A health care provider is an institution that offers health related amenities and health care experts to provide high-quality health care in an organized manner to any person who requires medical attention and related health care services. A health care provider may be a public administrative unit, the health care industry, a health care apparatus firm, an establishment such as a hospital, infirmary or a laboratory with medical facilities. Professionals specialized in providing health care services may include surgeons, physicians, dental practitioner, health administrative staff, nurses, therapists, psychologists, chemists, chiropractors, and oculists.

Emergency medicine is an area of expertise in the field of medicine that concentrates on the analysis and treatment of severe ailments and injuries that are in need of urgent medical attention. It generally does not provide for long-standing or continuing medical care. Emergency medicine specialists make a diagnosis of a wide range of pathology and carry out finely tuned interventions to alleviate the extreme uncomfortable situation of a patient. These experts function in emergency departments of medical establishments, in the pre-hospital situation by means of mobile emergency medical service and other settings where preliminary medical treatment of ailments has effect. While clinicians work by propinquity regulations under large emergency systems, professional equipped to handle emergency situations endeavour to analyze emergent state of affairs in the patient’s health and provide initial treatment to steady the patient for further definitive treatments. (Baggott 2004)

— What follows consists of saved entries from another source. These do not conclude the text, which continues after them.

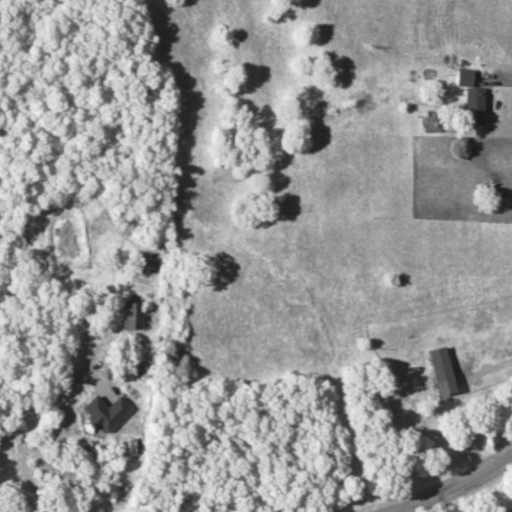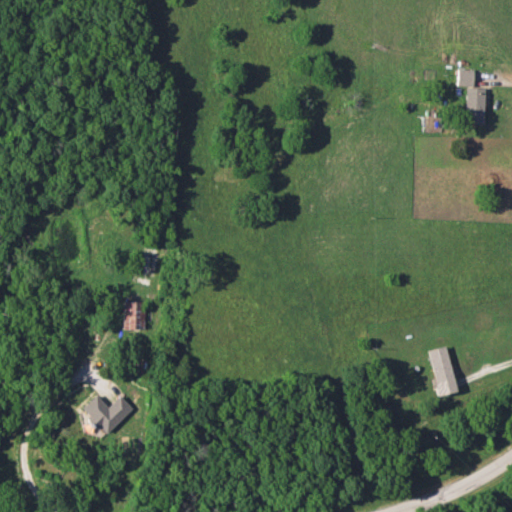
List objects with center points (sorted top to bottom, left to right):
road: (497, 83)
building: (469, 98)
building: (131, 315)
building: (355, 336)
road: (492, 366)
building: (437, 372)
road: (25, 437)
road: (450, 488)
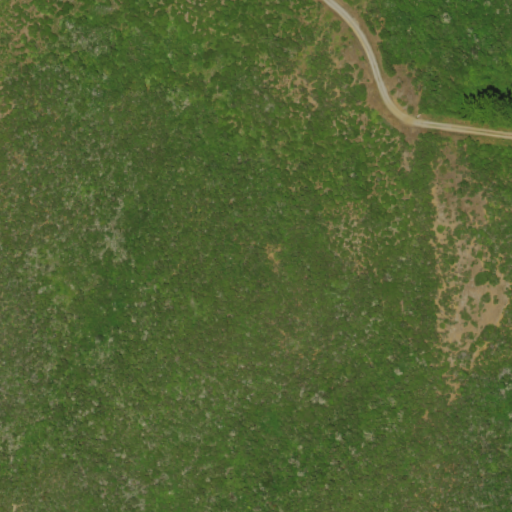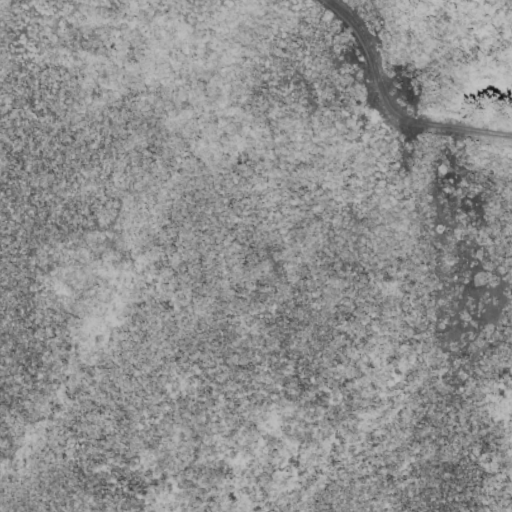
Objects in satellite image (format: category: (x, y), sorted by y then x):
road: (388, 108)
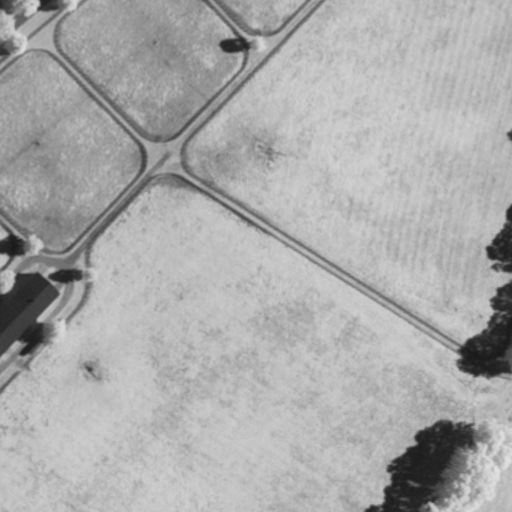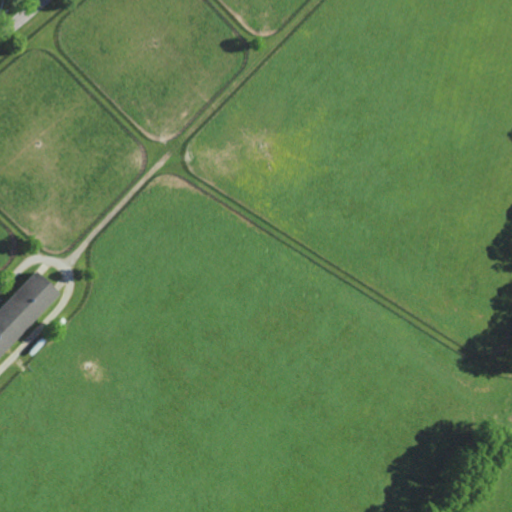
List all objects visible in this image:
road: (20, 17)
road: (66, 291)
building: (24, 304)
building: (22, 305)
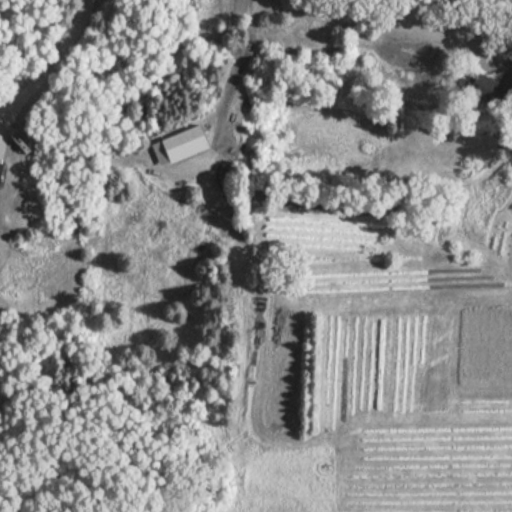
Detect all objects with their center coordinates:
road: (358, 18)
road: (237, 62)
road: (54, 71)
building: (492, 86)
building: (492, 87)
building: (186, 143)
building: (186, 144)
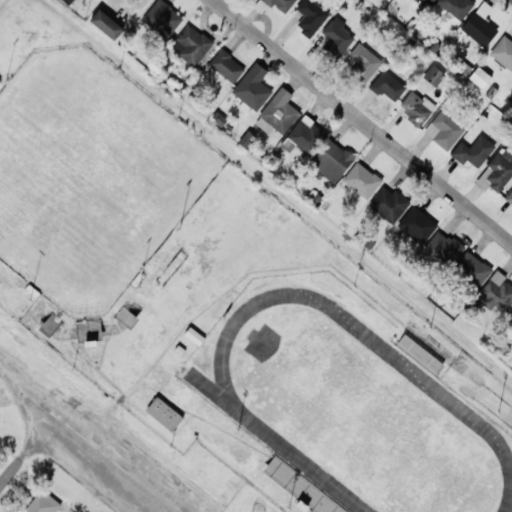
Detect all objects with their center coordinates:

Chronic care management comprises of the supervision and edification activities carried out by qualified experts to assist individual suffering from chronic ailments such as multiple sclerosis, high blood pressure, lupus, diabetes and sleep apnea. Professionals functioning in the field of chronic care management help affected individuals to how to find out and to be aware of their health condition and continue to live prolifically with it. This expression is the same as health and disease management for chronic conditions. The job entails encouraging patients to persevere in essential therapies and interventions and serving them to realize a continuing, realistic quality of life. (Trisolini 2008)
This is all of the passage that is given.